▶ **Written tasks**:
A: Write out the records line for line, from the line containing "family: Malvaceae", including that line, down through the final line of the records.
B: Continue the satirical article about Intascope Records' criminal-record requirement from where it stops.

▶ **Source**:
Reader’s Note: This story is satirical and was published in a spoof issue.

In a recent press release, Intascope Records outlined its new marketing strategy, the centerpiece of which is a minimum criminal rap sheet for all of its new hip-hop contracts.

In the release, Interscope Vice President of Public Relations Chip Thompson said that the unprecedented success of former crack dealer-turned-multiplatinum-rapper 50 Dollars, who has been shot nine times (including once in the face), has showed Intascope that the tide of commercial hip-hop is turning in a more felonious direction.

“We have decided that, to better embody the truth of hip-hop life, we will no longer hire decent citizens to be part of our roster,” the press release said. “Our new pool of talent will be drawn entirely from the criminal element of America.”

In a telephone interview from his vacation home in the Hamptons, Thompson said the specific minimum is no less than three felonies.

“We’re showing that Intascope is the label of the streets,” he said.

The Snipit traveled to Los Angeles to interview 50 Dollars, the pioneer of bullet-riddled hip-hop himself, before his sold-out show at the Staples Center. We hopped into his limo, and while cruising down Rodeo Drive, 50 answered questions about Intascope’s decision.

▶ **Recorded information**:

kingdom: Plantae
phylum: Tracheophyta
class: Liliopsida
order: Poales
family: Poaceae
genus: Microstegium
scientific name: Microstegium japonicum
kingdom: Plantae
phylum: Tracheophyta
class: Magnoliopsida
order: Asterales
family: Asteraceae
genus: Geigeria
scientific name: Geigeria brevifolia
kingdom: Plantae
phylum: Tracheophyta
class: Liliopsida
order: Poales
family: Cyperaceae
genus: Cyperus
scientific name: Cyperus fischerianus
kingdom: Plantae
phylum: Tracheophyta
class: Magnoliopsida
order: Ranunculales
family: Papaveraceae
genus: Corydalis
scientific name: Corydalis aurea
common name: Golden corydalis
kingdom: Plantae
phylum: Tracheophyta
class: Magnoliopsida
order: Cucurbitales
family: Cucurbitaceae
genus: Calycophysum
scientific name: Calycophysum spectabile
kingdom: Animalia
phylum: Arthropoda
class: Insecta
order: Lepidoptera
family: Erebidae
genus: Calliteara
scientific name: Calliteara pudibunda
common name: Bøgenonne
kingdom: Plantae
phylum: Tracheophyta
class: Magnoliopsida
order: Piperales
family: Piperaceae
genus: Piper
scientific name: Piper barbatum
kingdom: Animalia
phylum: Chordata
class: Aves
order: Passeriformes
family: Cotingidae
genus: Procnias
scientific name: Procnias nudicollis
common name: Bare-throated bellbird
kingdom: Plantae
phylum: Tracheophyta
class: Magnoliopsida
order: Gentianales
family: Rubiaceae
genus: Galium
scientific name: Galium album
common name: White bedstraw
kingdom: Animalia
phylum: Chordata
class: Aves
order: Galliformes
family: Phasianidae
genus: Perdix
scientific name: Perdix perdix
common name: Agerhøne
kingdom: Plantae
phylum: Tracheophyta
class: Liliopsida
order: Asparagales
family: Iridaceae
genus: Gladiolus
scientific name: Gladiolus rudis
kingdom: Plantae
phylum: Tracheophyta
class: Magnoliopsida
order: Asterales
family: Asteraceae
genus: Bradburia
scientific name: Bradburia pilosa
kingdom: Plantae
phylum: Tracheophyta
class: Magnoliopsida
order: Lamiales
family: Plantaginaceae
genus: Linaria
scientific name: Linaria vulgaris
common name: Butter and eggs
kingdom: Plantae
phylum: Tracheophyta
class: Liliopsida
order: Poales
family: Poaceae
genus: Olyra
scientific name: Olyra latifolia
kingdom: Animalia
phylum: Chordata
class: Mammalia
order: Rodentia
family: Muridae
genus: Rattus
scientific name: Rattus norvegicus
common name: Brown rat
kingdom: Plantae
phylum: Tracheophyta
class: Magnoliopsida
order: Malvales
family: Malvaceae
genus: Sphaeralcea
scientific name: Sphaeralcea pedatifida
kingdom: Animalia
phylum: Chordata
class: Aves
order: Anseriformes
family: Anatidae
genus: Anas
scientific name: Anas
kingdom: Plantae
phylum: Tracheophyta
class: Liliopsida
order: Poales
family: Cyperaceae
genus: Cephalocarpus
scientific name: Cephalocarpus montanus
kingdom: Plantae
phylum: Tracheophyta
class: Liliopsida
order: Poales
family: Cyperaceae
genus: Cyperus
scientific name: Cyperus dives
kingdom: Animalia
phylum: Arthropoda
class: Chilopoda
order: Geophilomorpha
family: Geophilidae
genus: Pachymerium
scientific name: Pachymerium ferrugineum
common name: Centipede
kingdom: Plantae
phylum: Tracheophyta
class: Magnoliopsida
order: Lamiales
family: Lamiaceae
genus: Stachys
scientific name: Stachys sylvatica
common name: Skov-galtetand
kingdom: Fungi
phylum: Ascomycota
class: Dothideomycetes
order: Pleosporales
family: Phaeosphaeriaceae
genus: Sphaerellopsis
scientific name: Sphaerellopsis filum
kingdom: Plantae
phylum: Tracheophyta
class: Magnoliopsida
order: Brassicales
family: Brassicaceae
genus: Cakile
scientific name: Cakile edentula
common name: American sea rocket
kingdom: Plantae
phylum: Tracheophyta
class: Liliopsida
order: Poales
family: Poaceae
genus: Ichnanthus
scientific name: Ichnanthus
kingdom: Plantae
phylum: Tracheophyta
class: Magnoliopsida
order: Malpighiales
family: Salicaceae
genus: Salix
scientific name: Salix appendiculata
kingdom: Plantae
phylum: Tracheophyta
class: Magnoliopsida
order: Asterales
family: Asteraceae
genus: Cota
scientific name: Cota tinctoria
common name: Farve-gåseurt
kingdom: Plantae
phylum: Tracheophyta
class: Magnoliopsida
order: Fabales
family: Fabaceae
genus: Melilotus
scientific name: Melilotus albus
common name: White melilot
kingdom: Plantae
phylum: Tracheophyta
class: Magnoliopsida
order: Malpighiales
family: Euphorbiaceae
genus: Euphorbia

▶ **Per-task outputs**:
A:
family: Malvaceae
genus: Sphaeralcea
scientific name: Sphaeralcea pedatifida
kingdom: Animalia
phylum: Chordata
class: Aves
order: Anseriformes
family: Anatidae
genus: Anas
scientific name: Anas
kingdom: Plantae
phylum: Tracheophyta
class: Liliopsida
order: Poales
family: Cyperaceae
genus: Cephalocarpus
scientific name: Cephalocarpus montanus
kingdom: Plantae
phylum: Tracheophyta
class: Liliopsida
order: Poales
family: Cyperaceae
genus: Cyperus
scientific name: Cyperus dives
kingdom: Animalia
phylum: Arthropoda
class: Chilopoda
order: Geophilomorpha
family: Geophilidae
genus: Pachymerium
scientific name: Pachymerium ferrugineum
common name: Centipede
kingdom: Plantae
phylum: Tracheophyta
class: Magnoliopsida
order: Lamiales
family: Lamiaceae
genus: Stachys
scientific name: Stachys sylvatica
common name: Skov-galtetand
kingdom: Fungi
phylum: Ascomycota
class: Dothideomycetes
order: Pleosporales
family: Phaeosphaeriaceae
genus: Sphaerellopsis
scientific name: Sphaerellopsis filum
kingdom: Plantae
phylum: Tracheophyta
class: Magnoliopsida
order: Brassicales
family: Brassicaceae
genus: Cakile
scientific name: Cakile edentula
common name: American sea rocket
kingdom: Plantae
phylum: Tracheophyta
class: Liliopsida
order: Poales
family: Poaceae
genus: Ichnanthus
scientific name: Ichnanthus
kingdom: Plantae
phylum: Tracheophyta
class: Magnoliopsida
order: Malpighiales
family: Salicaceae
genus: Salix
scientific name: Salix appendiculata
kingdom: Plantae
phylum: Tracheophyta
class: Magnoliopsida
order: Asterales
family: Asteraceae
genus: Cota
scientific name: Cota tinctoria
common name: Farve-gåseurt
kingdom: Plantae
phylum: Tracheophyta
class: Magnoliopsida
order: Fabales
family: Fabaceae
genus: Melilotus
scientific name: Melilotus albus
common name: White melilot
kingdom: Plantae
phylum: Tracheophyta
class: Magnoliopsida
order: Malpighiales
family: Euphorbiaceae
genus: Euphorbia

B:
“This shit was bound to happen,” a totally iced-out 50 said through sips of Cristal. “I knew that’d I’d be the trailblazer. I have been, am and always will be from the streets. I know that in a few years these sucker posers who think they’re hard are gonna be dusted, and thugs like me will be leadin’ the charge.”

50 then had his driver stop so he could shop for new goblets for his yacht.

One of two new artists signed to Intascope is Heeb Unit, a hardcore Hasidic Jewish rap trio from Boca Raton, Fla. Frontman Matzoh Man described the crew as being “like the Beastie Boys, if they’d smoked angel dust and listened to Charles Manson instead of the Dalai Lama.” Heeb Unit’s Dr. Dreidel-produced debut album, Nothin’ But a Bris Thang, hits stores this Passover.

Rounding up the new wave of Interscope artists is Osama bin Leaden, a thug from the streets of Kabul whose brain matter has been almost entirely replaced by bullet lead and bomb shrapnel as a result of the U.S. bombing campaign in Afghanistan. His debut record, Taliban, Baby, recorded in his crib at Guantanamo Bay, Cuba, is the story of a hard-knock life in Afghanistan leading to a life of bling-bling at a maximum-security U.S. Army base. The first single from Taliban, Baby, the anthem “Get Ur Jihad On,” is a challenge to the members of Heeb Unit to a mic-to-mic battle.

“I’ll show those suckas who’s boss,” bin Leaden said. “I’ve got Allah on my side, bitch.”

Will Smith, who enrolled in the Federal Witness Protection Program after the Intascope announcement, could not be reached for comment.